|
NACIONALISMO
Primacía del grupo sobre los individuos:
Para el nacionalismo el
todo es mayor que la suma de las partes. ¿Qué significa esto? Que la sociedad es más que los individuos que la integran. La
sociedad, que preexiste a los individuos y continúa existiendo después de la
muerte de tal o cual individuo particular, es más importante que ellos.
Para el nacionalismo, el grupo
esencial de pertenencia y el sujeto de la Historia es la nación.

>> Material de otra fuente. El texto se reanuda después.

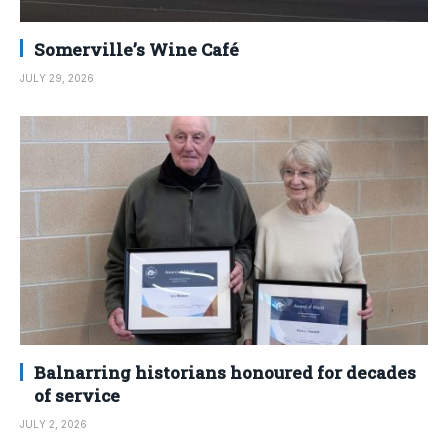
Somerville’s Wine Café
JULY 29, 2026
Balnarring historians honoured for decades
of service
JULY 2, 2026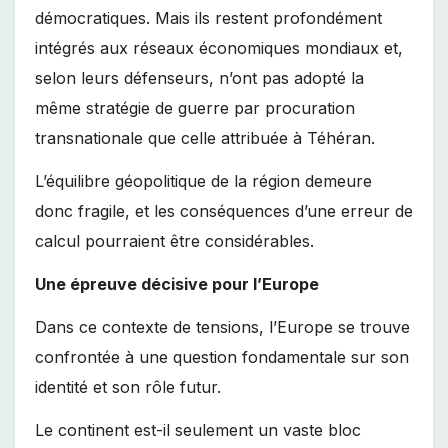
démocratiques. Mais ils restent profondément
intégrés aux réseaux économiques mondiaux et,
selon leurs défenseurs, n’ont pas adopté la
même stratégie de guerre par procuration
transnationale que celle attribuée à Téhéran.
L’équilibre géopolitique de la région demeure
donc fragile, et les conséquences d’une erreur de
calcul pourraient être considérables.
Une épreuve décisive pour l’Europe
Dans ce contexte de tensions, l’Europe se trouve
confrontée à une question fondamentale sur son
identité et son rôle futur.
Le continent est-il seulement un vaste bloc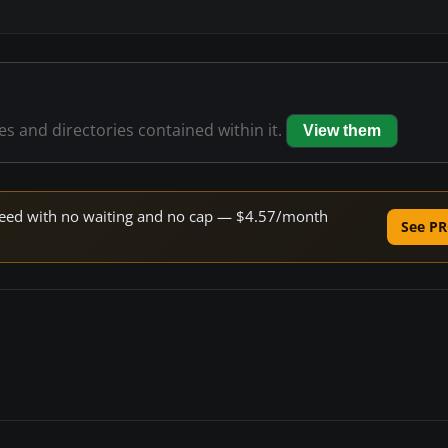
les and directories contained within it.
View them
 speed with no waiting and no cap — $4.57/month
See PR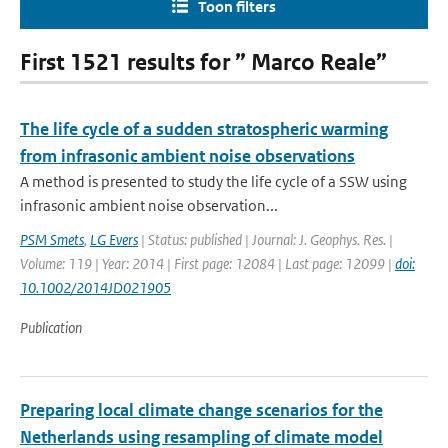
Toon filters
First 1521 results for ” Marco Reale”
The life cycle of a sudden stratospheric warming
from infrasonic ambient noise observations
A method is presented to study the life cycle of a SSW using
infrasonic ambient noise observation...
PSM Smets
,
LG Evers
| Status: published | Journal: J. Geophys. Res. |
Volume: 119 | Year: 2014 | First page: 12084 | Last page: 12099 |
doi:
10.1002/2014JD021905
Publication
Preparing local climate change scenarios for the
Netherlands using resampling of climate model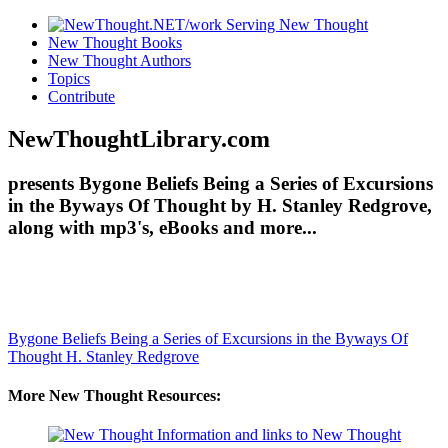
New Thought Books
New Thought Authors
Topics
Contribute
NewThoughtLibrary.com
presents Bygone Beliefs Being a Series of Excursions
in the Byways Of Thought by H. Stanley Redgrove,
along with mp3's, eBooks and more...
Bygone Beliefs Being a Series of Excursions in the Byways Of
Thought
H. Stanley Redgrove
More New Thought Resources: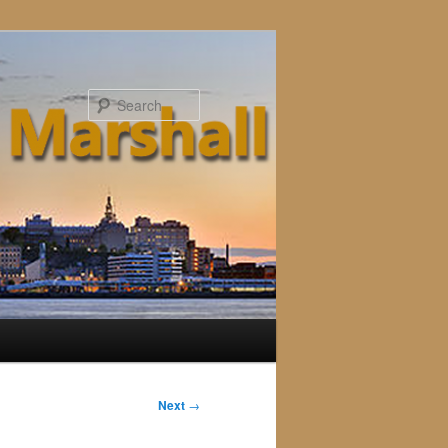
Search
Next
→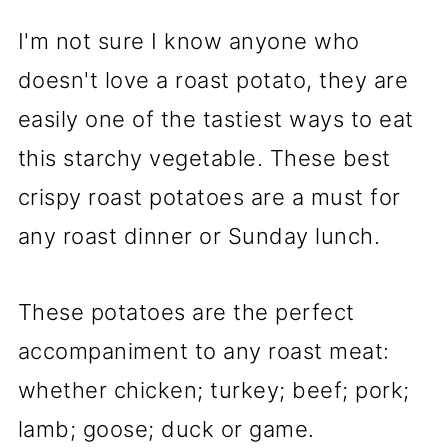
I'm not sure I know anyone who
doesn't love a roast potato, they are
easily one of the tastiest ways to eat
this starchy vegetable. These best
crispy roast potatoes are a must for
any roast dinner or Sunday lunch.
These potatoes are the perfect
accompaniment to any roast meat:
whether chicken; turkey; beef; pork;
lamb; goose; duck or game.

Por eso, cuando un nacionalista
escribe libros de Historia, centra su atención en el surgimiento, desarrollo y ocaso de las
grandes naciones.
Llevada al extremo, esta ideología puede justificar el sacrificio de unos por el
"bien" de todos.
Un sacrificio que muchas veces no es voluntario sino decretado por
quienes tienen el poder para decidir qué conviene a la nación o al partido
que la gobierna.
El Estado se convierte en el centro de la vida política y, explícita
o implícitamente, se genera un sistema de partido único. Esto recorta las
libertades individuales, tanto de expresión como de participación en la vida
política, y favorece el sostenimiento de una unidad monolítica. Así, el
totalismo se transforma en totalitarismo, no quedando espacio para la crítica
y la generación de propuestas opuestas a las del partido en el gobierno.

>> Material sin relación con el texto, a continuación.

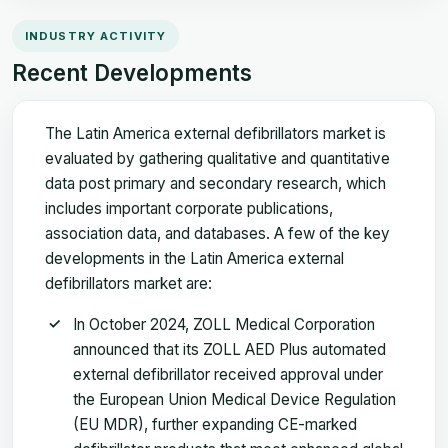
INDUSTRY ACTIVITY
Recent Developments
The Latin America external defibrillators market is
evaluated by gathering qualitative and quantitative
data post primary and secondary research, which
includes important corporate publications,
association data, and databases. A few of the key
developments in the Latin America external
defibrillators market are:
In October 2024, ZOLL Medical Corporation
announced that its ZOLL AED Plus automated
external defibrillator received approval under
the European Union Medical Device Regulation
(EU MDR), further expanding CE-marked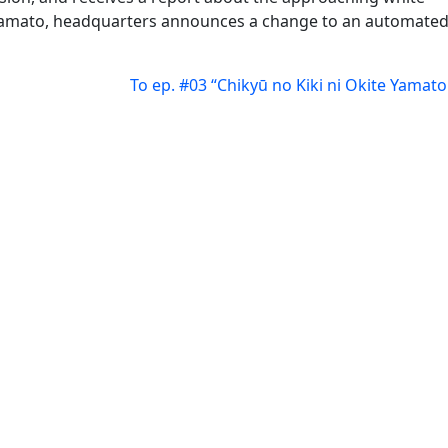
Yamato, headquarters announces a change to an automate
To ep. #03 “Chikyū no Kiki ni Okite Yamato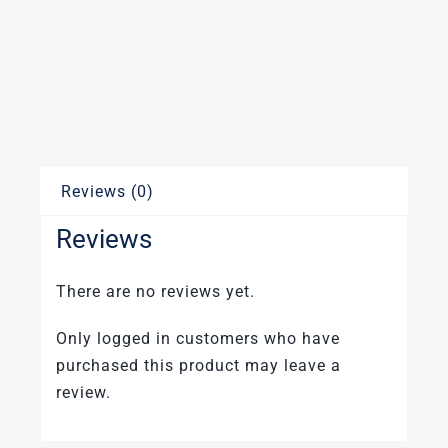
Reviews (0)
Reviews
There are no reviews yet.
Only logged in customers who have
purchased this product may leave a
review.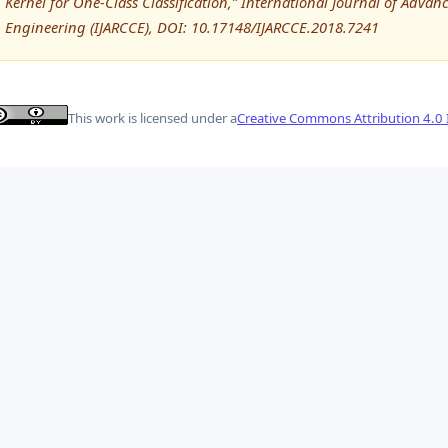
Kernel for One-Class Classification,” International Journal of Ad
Engineering (IJARCCE), DOI: 10.17148/IJARCCE.2018.7241
This work is licensed under a
Creative Commons Attribution 4.0 I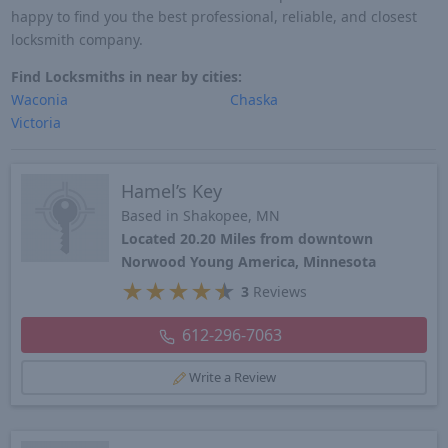
happy to find you the best professional, reliable, and closest
locksmith company.
Find Locksmiths in near by cities:
Waconia
Chaska
Victoria
Hamel’s Key
Based in Shakopee, MN
Located 20.20 Miles from downtown
Norwood Young America, Minnesota
★
★
★
★
★
3
Reviews
612-296-7063
Write a Review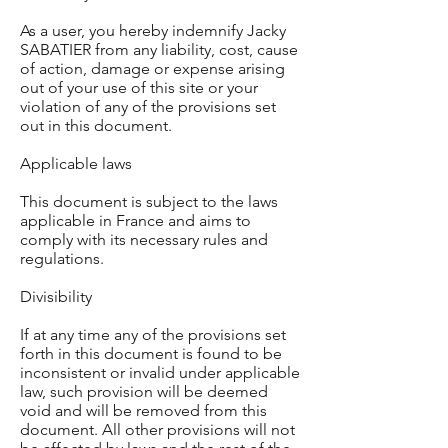
As a user, you hereby indemnify Jacky
SABATIER from any liability, cost, cause
of action, damage or expense arising
out of your use of this site or your
violation of any of the provisions set
out in this document.
Applicable laws
This document is subject to the laws
applicable in France and aims to
comply with its necessary rules and
regulations.
Divisibility
If at any time any of the provisions set
forth in this document is found to be
inconsistent or invalid under applicable
law, such provision will be deemed
void and will be removed from this
document. All other provisions will not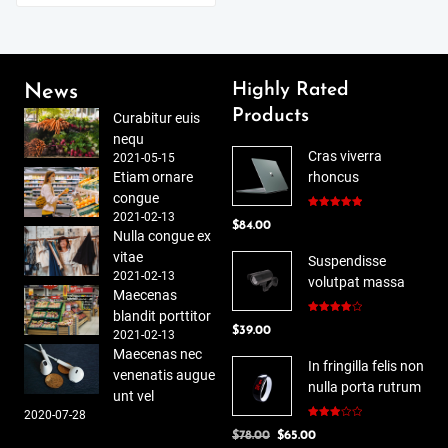
Highly Rated
News
Products
Curabitur euis
nequ
Cras viverra
2021-05-15
Etiam ornare
rhoncus
congue
2021-02-13
Rated
5.00
$
84.00
out of 5
Nulla congue ex
vitae
Suspendisse
2021-02-13
volutpat massa
Maecenas
blandit porttitor
Rated
$
39.00
4.00
out
2021-02-13
of 5
Maecenas nec
In fringilla felis non
venenatis augue
nulla porta rutrum
unt vel
2020-07-28
Rated
Original
Current
$
78.00
$
65.00
3.00
out of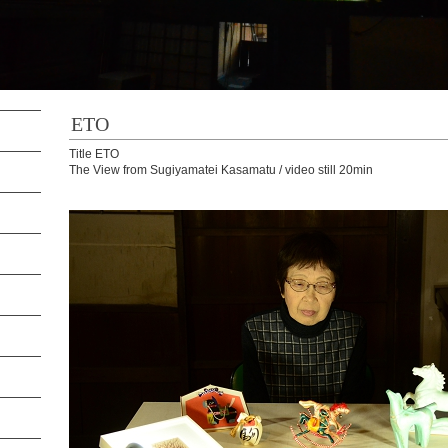
ETO
Title ETO
The View from Sugiyamatei Kasamatu / video still 20min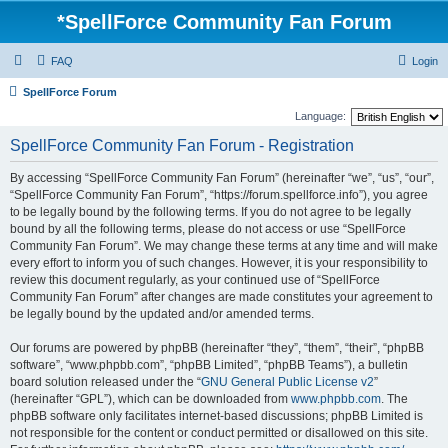
*
SpellForce Community Fan Forum
FAQ
Login
SpellForce Forum
Language:
SpellForce Community Fan Forum - Registration
By accessing “SpellForce Community Fan Forum” (hereinafter “we”, “us”, “our”,
“SpellForce Community Fan Forum”, “https://forum.spellforce.info”), you agree
to be legally bound by the following terms. If you do not agree to be legally
bound by all the following terms, please do not access or use “SpellForce
Community Fan Forum”. We may change these terms at any time and will make
every effort to inform you of such changes. However, it is your responsibility to
review this document regularly, as your continued use of “SpellForce
Community Fan Forum” after changes are made constitutes your agreement to
be legally bound by the updated and/or amended terms.
Our forums are powered by phpBB (hereinafter “they”, “them”, “their”, “phpBB
software”, “www.phpbb.com”, “phpBB Limited”, “phpBB Teams”), a bulletin
board solution released under the “
GNU General Public License v2
”
(hereinafter “GPL”), which can be downloaded from
www.phpbb.com
. The
phpBB software only facilitates internet-based discussions; phpBB Limited is
not responsible for the content or conduct permitted or disallowed on this site.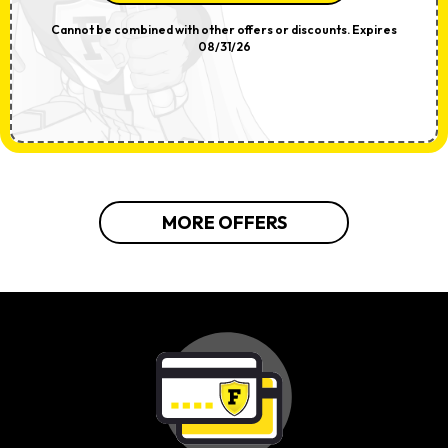
Cannot be combined with other offers or discounts. Expires
08/31/26
MORE OFFERS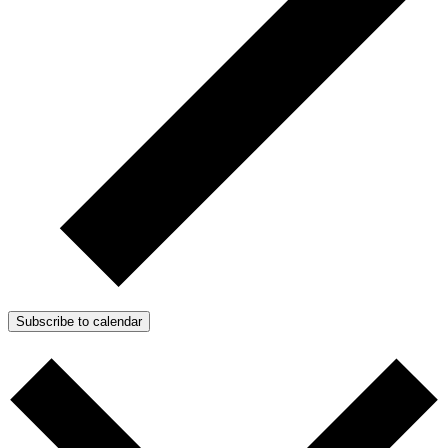
Subscribe to calendar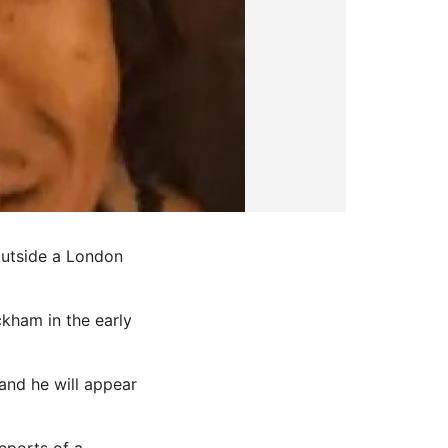
outside a London
ckham in the early
and he will appear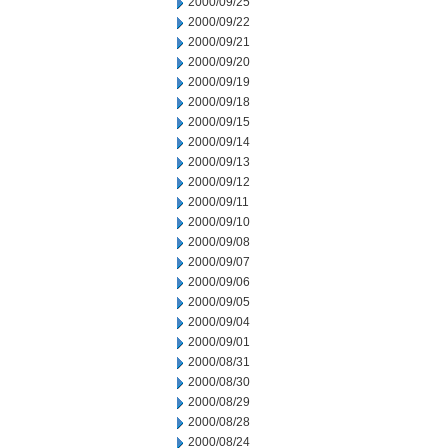
2000/09/25
2000/09/22
2000/09/21
2000/09/20
2000/09/19
2000/09/18
2000/09/15
2000/09/14
2000/09/13
2000/09/12
2000/09/11
2000/09/10
2000/09/08
2000/09/07
2000/09/06
2000/09/05
2000/09/04
2000/09/01
2000/08/31
2000/08/30
2000/08/29
2000/08/28
2000/08/24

Sí a la propiedad privada:
El nacionalismo acepta la propiedad
privada de los medios de producción como una condición necesaria para el
normal desarrollo de la vida económica de la sociedad.
El
nacionalista está preocupado por el crecimiento económico de su nación, por
que ella logre independencia y, de ser posible, se convierta en dominante. La
propiedad privada es para él un medio en pos de la grandeza nacional. Las
desigualdades económicas son vistas como un mal que debe ser soportado si
beneficia a la nación. El Estado, fuerte y omnipresente, no niega ni anula
el derecho de propiedad pero busca ponerlo al servicio de sus intereses.
El nacionalismo reconoce
que el régimen de propiedad privada genera, tarde o temprano, marcadas
diferencias económicas, pero prefieren eso a la ausencia de propiedad, para salvaguardar
o aumentar el
poderío nacional.
Irracionalismo:
El nacionalismo no ve
a la Historia como un camino de realización, orientado hacia la
conformación del tipo más perfecto de sociedad: destaca el componente no racional tanto del obrar humano
cuanto de la Historia en su conjunto.
Los nacionalistas ven a las naciones como
los sujetos de la Historia. Ésta es la lucha
entre los pueblos por dominar a los demás, prosperar y mantener la propia existencia.

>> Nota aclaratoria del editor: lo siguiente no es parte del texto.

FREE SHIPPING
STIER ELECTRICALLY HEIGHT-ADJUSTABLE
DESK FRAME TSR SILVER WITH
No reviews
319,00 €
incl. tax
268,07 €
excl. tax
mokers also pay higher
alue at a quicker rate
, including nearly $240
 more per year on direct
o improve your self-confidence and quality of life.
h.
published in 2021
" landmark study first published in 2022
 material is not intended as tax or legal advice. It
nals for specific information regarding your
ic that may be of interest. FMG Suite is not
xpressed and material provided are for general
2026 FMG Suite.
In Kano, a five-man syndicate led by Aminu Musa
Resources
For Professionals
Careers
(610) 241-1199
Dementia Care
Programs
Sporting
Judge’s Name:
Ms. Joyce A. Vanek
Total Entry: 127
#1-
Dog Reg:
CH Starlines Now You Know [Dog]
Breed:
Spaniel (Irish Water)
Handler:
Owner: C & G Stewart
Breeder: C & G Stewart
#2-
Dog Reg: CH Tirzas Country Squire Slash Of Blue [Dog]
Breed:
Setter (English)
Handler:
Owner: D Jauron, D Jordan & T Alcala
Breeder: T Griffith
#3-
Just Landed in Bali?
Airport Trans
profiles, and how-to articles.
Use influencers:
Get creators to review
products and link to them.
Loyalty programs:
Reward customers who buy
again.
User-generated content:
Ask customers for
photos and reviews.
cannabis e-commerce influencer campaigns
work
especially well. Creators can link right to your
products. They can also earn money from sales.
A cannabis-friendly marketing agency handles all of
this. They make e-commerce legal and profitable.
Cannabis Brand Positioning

Y ese dominio no tiene una fundamentación racional sino vital y emocional. Las
naciones luchan por sobrevivir e imponerse, como lo hacen todos los demás seres
vivos: es la ley de la vida. Y para lograrlo bien valen la astucia y el engaño.
El individuo se siente unido a la nación y este sentimiento de pertenencia es
tan fuerte que moviliza las emociones más profundas.